The highest number of filtered Tweets in a month occurred in January 2015 with 632. The number of Tweets drops considerably to 66 in May 2015 and then fluctuates between 11 and 122 for the remaining 16 months. The highest number of Tweets occurs during the second month of the studied time period. The drop in Tweets is consistent with prior research into how information is diffused as time elapses after the initial start of the event – also known as Immediacy .

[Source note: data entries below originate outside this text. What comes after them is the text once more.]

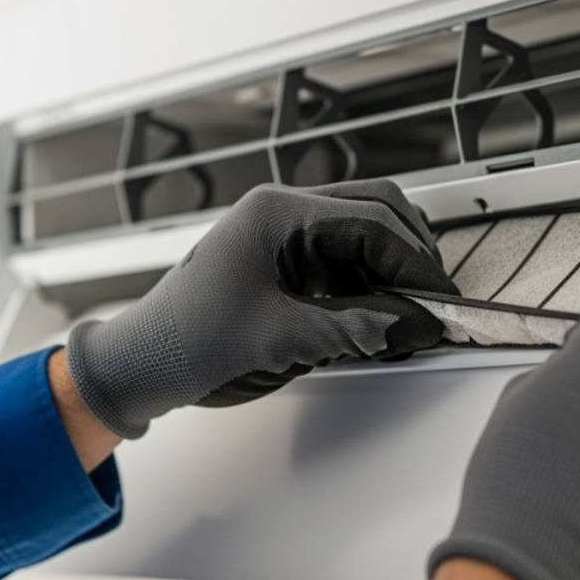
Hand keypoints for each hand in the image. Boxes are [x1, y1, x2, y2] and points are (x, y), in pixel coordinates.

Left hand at [67, 179, 455, 437]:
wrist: (139, 366)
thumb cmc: (186, 343)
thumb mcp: (280, 340)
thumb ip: (356, 330)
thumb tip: (418, 324)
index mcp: (277, 213)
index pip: (371, 222)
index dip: (413, 265)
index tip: (440, 303)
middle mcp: (282, 212)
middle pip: (375, 212)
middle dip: (409, 258)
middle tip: (432, 306)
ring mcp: (283, 236)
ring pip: (363, 237)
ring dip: (389, 275)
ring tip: (404, 322)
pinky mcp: (284, 264)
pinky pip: (343, 263)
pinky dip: (367, 289)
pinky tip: (374, 323)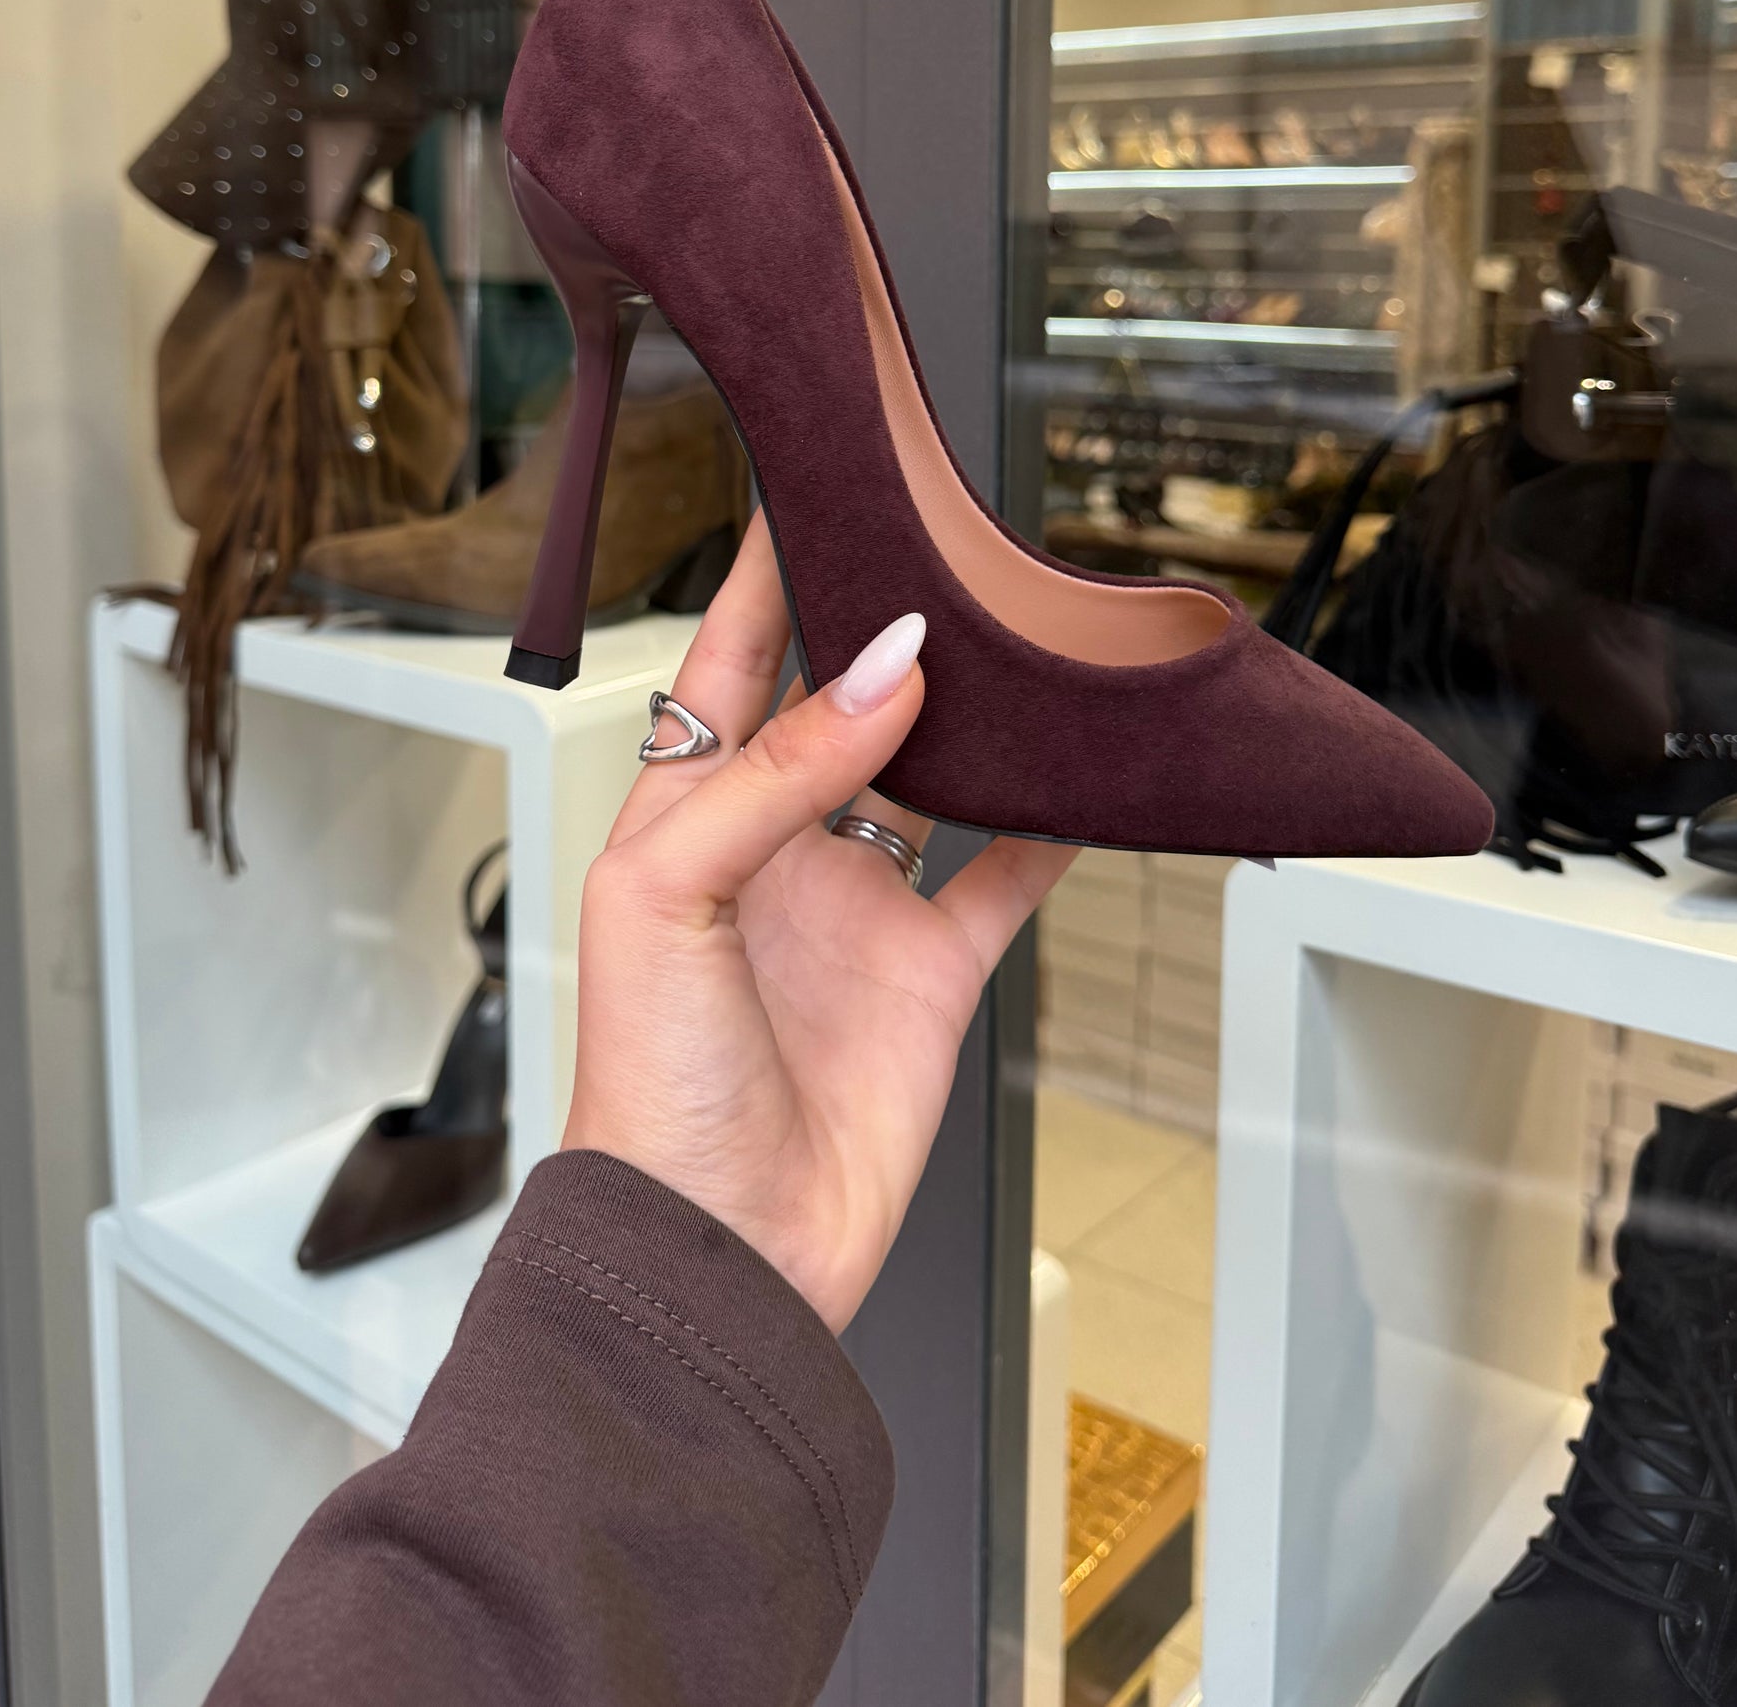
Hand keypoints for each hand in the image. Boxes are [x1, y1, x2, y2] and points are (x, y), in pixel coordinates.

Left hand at [563, 515, 1077, 1329]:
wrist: (720, 1249)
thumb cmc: (648, 1081)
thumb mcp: (673, 895)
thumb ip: (782, 773)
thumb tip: (889, 665)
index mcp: (689, 814)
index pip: (734, 661)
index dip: (769, 573)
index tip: (814, 485)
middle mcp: (779, 847)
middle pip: (845, 703)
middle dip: (888, 629)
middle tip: (947, 549)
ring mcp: (859, 906)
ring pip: (932, 776)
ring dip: (974, 716)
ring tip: (1022, 640)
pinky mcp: (930, 973)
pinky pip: (1004, 878)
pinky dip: (1051, 829)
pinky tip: (1088, 780)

Machine learning classifiers detect patterns and can predict future events using past data. Labels 1 – 6 were manually assigned to each of the municipalities in Caracas (1 = Baruta, 2 = Caracas, all, 3 = Chacao, 4 = El Hatillo, 5 = Libertador, 6 = Sucre). There are a total of 2,820 labeled data points and the largest category (Chacao) has a count of 900. Therefore a majority baseline classifier would get an accuracy of 900/2820, or 0.319. The MNB accuracy is 0.383, the LR accuracy is 0.448 and the k-NN accuracy is 0.422. The MNB accuracy outperforms the baseline by 16.7%, the LR outperforms it by 28.8% and the k-NN outperforms it by 24.4%. Of the three types of machine learning classifiers used, Logistic regression was the most accurate with an accuracy of 0.448.
Since all of these models perform better than the baseline classifier, a reasonable conclusion to the initial hypothesis is that words used in a Tweet in Caracas are signals of their municipality location. This is a significant finding that Tweet texts can be discovered at the micro / municipality level. Machine learning classifiers can also be used with a certain confidence to predict where Tweets might occur.